Your Forester won't start primarily due to a dead battery, a faulty starter, or a security system/immobilizer issue. Less common but notable causes include a failed Torque Converter Valve (TCV) in newer models and fuel system problems. Immediate actions include checking battery voltage, attempting a jump-start, trying to start in Neutral, and verifying your key fob.
Battery problems are the leading culprit, responsible for an estimated 60-70% of no-start incidents. Even if dashboard lights illuminate, the battery may lack the necessary Cold Cranking Amps (CCA) to engage the starter. Models like the 2018 Forester are documented in owner forums and technical service bulletins for higher-than-average battery drain issues. Check for corrosion on terminals and ensure cables are tight. A healthy battery should show at least 12.4 to 12.6 volts when the car is off. Voltage dropping below 10V during a crank attempt indicates a failed battery.
Starter motor failure is another frequent cause. Symptoms include a single loud click or repetitive rapid clicking when turning the key, often with dimming lights. The starter is located on the passenger side of the engine. Sometimes, a failing starter can be temporarily resolved by tapping it with a tool, but this is a clear sign it needs replacement.
Security/Immobilizer system issues can prevent the engine from cranking. If a flashing car/key symbol appears on the dash, the system does not recognize your key. Try using the spare physical key, or press the lock/unlock buttons on your fob to reset the signal. A dead fob battery can also cause this; many Subarus have a procedure to start by holding the fob against the start button.
Torque Converter Valve (TCV) failure is a known issue in some newer Subarus. A faulty TCV can cause a "no-crank" condition even with full dash lights. This problem is often intermittent and may be covered under a warranty extension. Diagnosis typically requires professional scan tools.
Other causes include a failing fuel pump (engine cranks but doesn't start), a faulty crankshaft position sensor, or a blocked fuel filter. In very cold weather, some owners report needing two full key cycles (ON to OFF) before a successful start.
| Symptom | Most Likely Cause | Immediate Action |
|---|---|---|
| Clicking sound, no crank | Weak/dead battery, loose cables, bad starter | Jump-start, check/tighten battery connections |
| Silence, dash lights on | Bad starter, security lockout, faulty TCV | Try spare key, start in Neutral, seek diagnosis |
| Cranks but won't start | Fuel pump, ignition, or sensor issue | Listen for fuel pump hum at key "ON" |
If basic troubleshooting fails, professional diagnosis is needed. A mechanic will check for error codes, verify fuel pressure, and perform a starter circuit test to pinpoint the exact failure point.

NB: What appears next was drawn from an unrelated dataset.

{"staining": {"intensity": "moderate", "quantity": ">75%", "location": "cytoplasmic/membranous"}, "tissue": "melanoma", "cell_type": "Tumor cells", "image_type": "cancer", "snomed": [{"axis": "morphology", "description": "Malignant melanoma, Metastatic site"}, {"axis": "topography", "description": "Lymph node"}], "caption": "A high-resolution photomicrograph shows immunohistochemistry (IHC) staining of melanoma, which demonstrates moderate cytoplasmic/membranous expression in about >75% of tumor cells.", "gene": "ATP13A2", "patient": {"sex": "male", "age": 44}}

Just went through this last month with my 2019 Forester. Total silence when I turned the key—just the dash lights. I felt that panic. The roadside guy jumped it, and it started right up. Turns out, the original was just done after four years. He said Subarus are tough on batteries with all their electronics always running in the background. Got a new one with higher CCA, and it’s been perfect since. My lesson? Don’t wait for the battery to die completely. If it’s over three years old and you see any slow crank, just replace it preemptively. Saved me a huge hassle.

As a technician, I see a pattern. For a no-crank with lights, we first rule out the simple stuff: voltage and terminal connection. A load test tells us more than just voltage. Next, we listen for the starter solenoid click. If we hear it but no crank, it’s often the starter itself. No click leads us to check the ignition switch, neutral safety switch, or that pesky TCV valve.
The TCV issue is specific. The car thinks the transmission isn’t in Park or Neutral, so it won’t allow a crank. It doesn’t throw a simple code for this. We perform a functional test of the valve body. For a crank/no-start, our flow is spark, fuel, then compression. A quick check for fuel pump prime is easy—you should hear a brief hum from the rear when you first turn the key to ON. No hum points to the pump, its relay, or the control circuit.

Hey folks, here’s a quick checklist from my own driveway experience. Go step-by-step before you call a tow.
If all this gets you nothing, it’s likely beyond a simple fix and needs a pro’s scan tool.

Let’s talk about the less obvious one: the Torque Converter Valve. My 2020 Forester left me stranded twice with all lights on but no crank. It was random and infuriating. The dealer finally identified it as the TCV in the valve body. They explained it as a communication fault within the transmission that tells the computer the car isn’t safe to start. It was covered under a warranty extension.
The repair involved replacing the entire valve body, which is a significant job. The symptom is very distinct: everything electrical works perfectly, but the starter doesn’t engage at all—no click, nothing. It feels like a giant, expensive safety feature locking you out. If you’re out of warranty, this is a costly fix. Before assuming the worst, absolutely rule out the and key fob first, as they mimic the same symptom. But if your Forester is 2019 or newer and has this specific no-crank with full power, mention the TCV to your mechanic. It’s a known fault.